Trotts commented 2 years ago

Hi @jacobgil, I tried the suggestion but the same error occurs:

target_layers = [loaded_model.module.convnet[-2]]
car_targets = [SimilarityToConceptTarget(car_concept_features)]
cloud_targets = [SimilarityToConceptTarget(cloud_concept_features)]

# Where is the car in the image
with GradCAM(model=model,
             use_cuda=False) as cam:
    car_grayscale_cam = cam(input_tensor=input_tensor,
                        targets=car_targets)[0, :]

car_cam_image = show_cam_on_image(image_float, car_grayscale_cam, use_rgb=True)

Results in:

An exception occurred in CAM with block: <class 'numpy.AxisError'>. Message: axis 2 is out of bounds for array of dimension 0

NameError                                 Traceback (most recent call last)
<ipython-input-13-784011a42087> in <module>
     20                         targets=car_targets)[0, :]
---> 22 car_cam_image = show_cam_on_image(image_float, car_grayscale_cam, use_rgb=True)
     23 Image.fromarray(car_cam_image)

NameError: name 'car_grayscale_cam' is not defined

Am I correct in thinking the target_layers = [loaded_model.module.convnet[-2]] is where you wanted the change to be made?

jacobgil commented 2 years ago

Hi, sorry for the late response, I was traveling..

What does target_layers look like now? What is the output shape you expect from that layer ? The CAM algorithms expect it to have the shape batch x channels x height x width. Is that what we have there ?

If the dimension is different, we will need to write a reshape_transform.

Also, what is the dimension of input_tensor ?

Trotts commented 2 years ago

Hi, also sorry for my late reply.

printing target_layers shows as: [Conv2d(59, 59, kernel_size=(5, 5), stride=(1, 1))]

Using torchsummary to get the expected output for a (3, 300, 300) image:

summary(loaded_model.module, (3, 300, 300))

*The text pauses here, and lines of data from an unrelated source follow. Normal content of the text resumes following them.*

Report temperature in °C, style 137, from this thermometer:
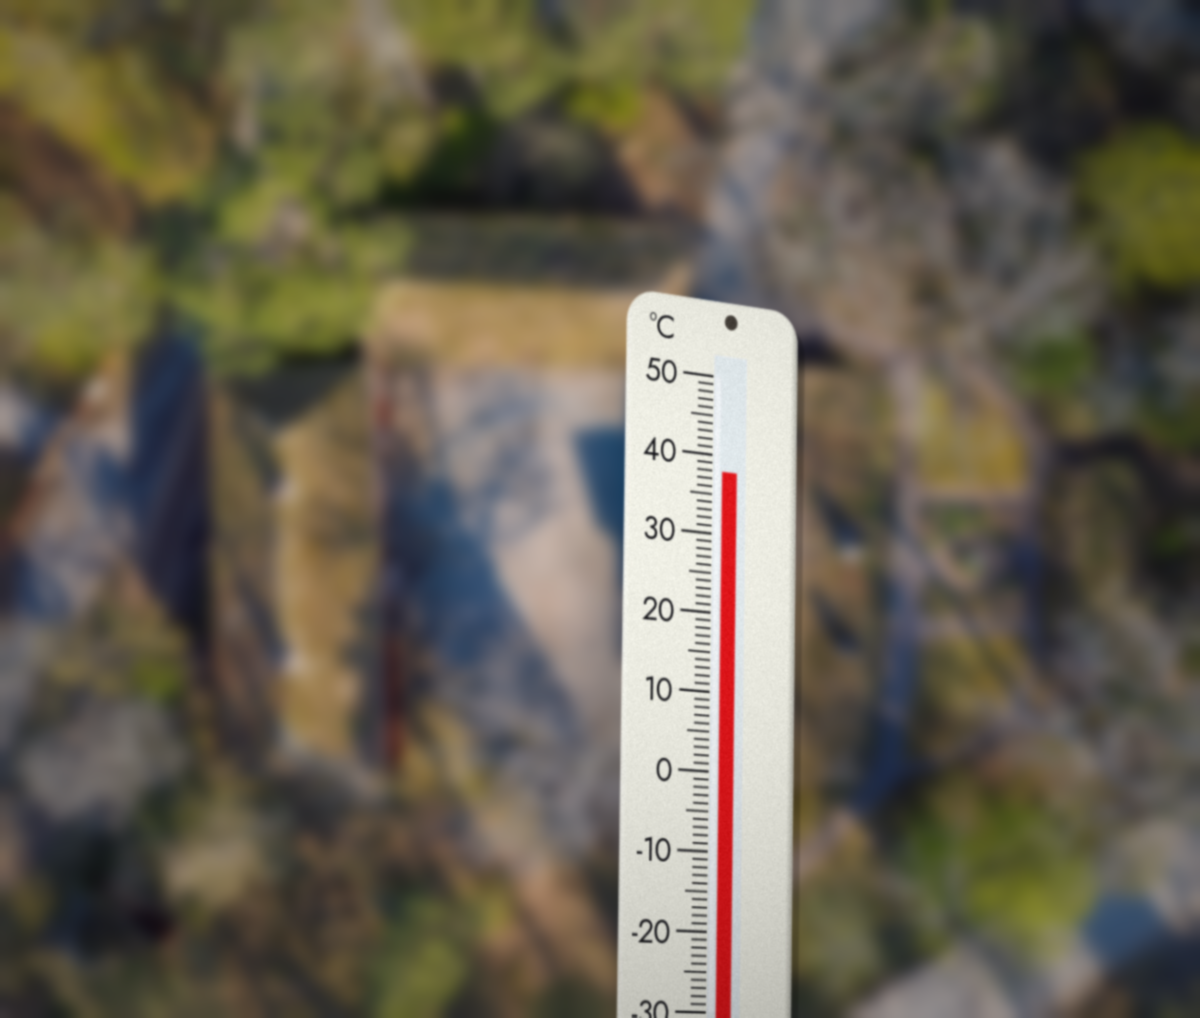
38
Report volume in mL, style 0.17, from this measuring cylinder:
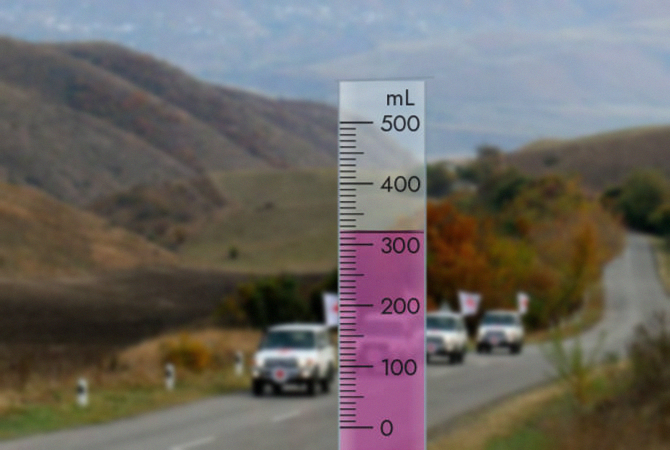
320
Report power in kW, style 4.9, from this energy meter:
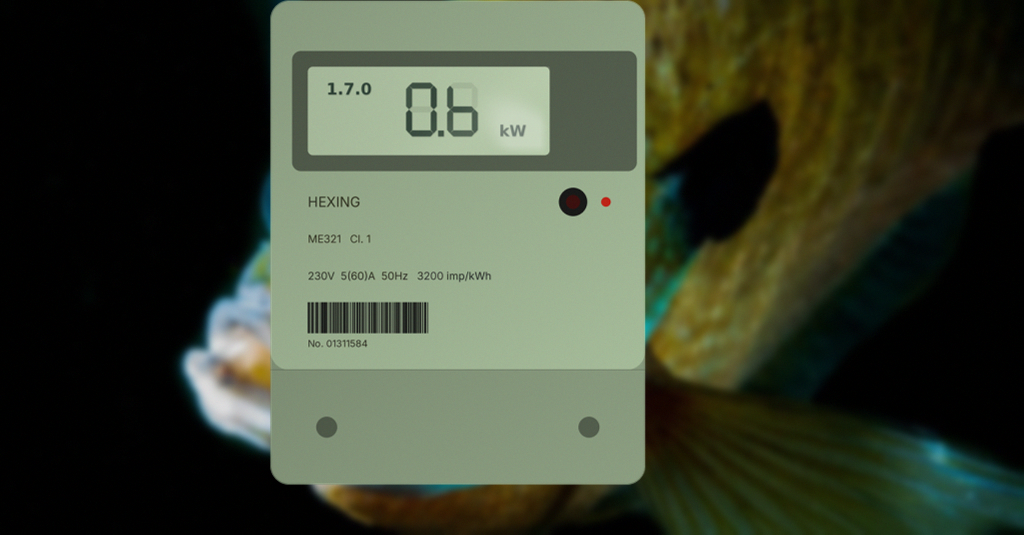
0.6
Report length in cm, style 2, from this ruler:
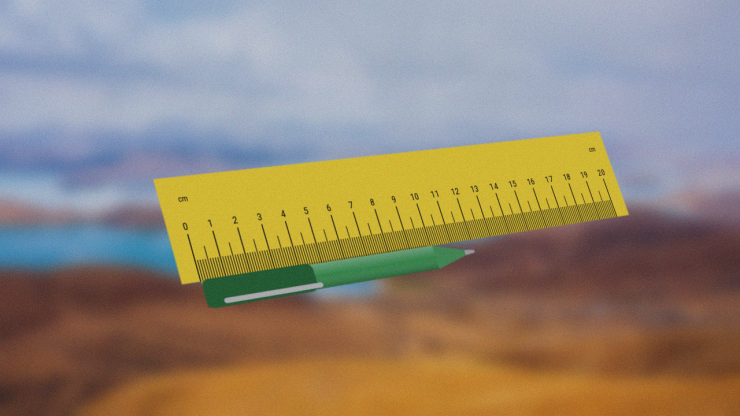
12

        Layer (type)               Output Shape         Param #
            Conv2d-1         [-1, 59, 295, 295]           6,431
         MaxPool2d-2         [-1, 59, 147, 147]               0
              ReLU-3         [-1, 59, 147, 147]               0
           Dropout-4         [-1, 59, 147, 147]               0
            Conv2d-5         [-1, 59, 143, 143]          87,084
         MaxPool2d-6           [-1, 59, 71, 71]               0
            Linear-7                  [-1, 106]      31,526,520
              ReLU-8                  [-1, 106]               0
Total params: 31,620,035
Trainable params: 31,620,035
Non-trainable params: 0
Input size (MB): 1.03
Forward/backward pass size (MB): 79.83
Params size (MB): 120.62
Estimated Total Size (MB): 201.48

The model expected input is [1, 3, 300, 300], with images reshaped to 300, 300 before input:

print(image.shape) gives (300, 300, 3).

input_tensor.shape gives torch.Size([1, 3, 300, 300])

So I believe everything is in the shape expected, at least before passing to the model/CAM, however I may have missed something?

Markson-Young commented 10 months ago

Hi, also sorry for my late reply.

printing target_layers shows as: [Conv2d(59, 59, kernel_size=(5, 5), stride=(1, 1))]

Using torchsummary to get the expected output for a (3, 300, 300) image:

summary(loaded_model.module, (3, 300, 300))


        Layer (type)               Output Shape         Param #
            Conv2d-1         [-1, 59, 295, 295]           6,431
         MaxPool2d-2         [-1, 59, 147, 147]               0
              ReLU-3         [-1, 59, 147, 147]               0
           Dropout-4         [-1, 59, 147, 147]               0
            Conv2d-5         [-1, 59, 143, 143]          87,084
         MaxPool2d-6           [-1, 59, 71, 71]               0
            Linear-7                  [-1, 106]      31,526,520
              ReLU-8                  [-1, 106]               0
Total params: 31,620,035
Trainable params: 31,620,035
Non-trainable params: 0
Input size (MB): 1.03
Forward/backward pass size (MB): 79.83
Params size (MB): 120.62
Estimated Total Size (MB): 201.48

The model expected input is [1, 3, 300, 300], with images reshaped to 300, 300 before input:

print(image.shape) gives (300, 300, 3).

input_tensor.shape gives torch.Size([1, 3, 300, 300])

So I believe everything is in the shape expected, at least before passing to the model/CAM, however I may have missed something?

Hello! Have you sloved this problem now? I had the same problem.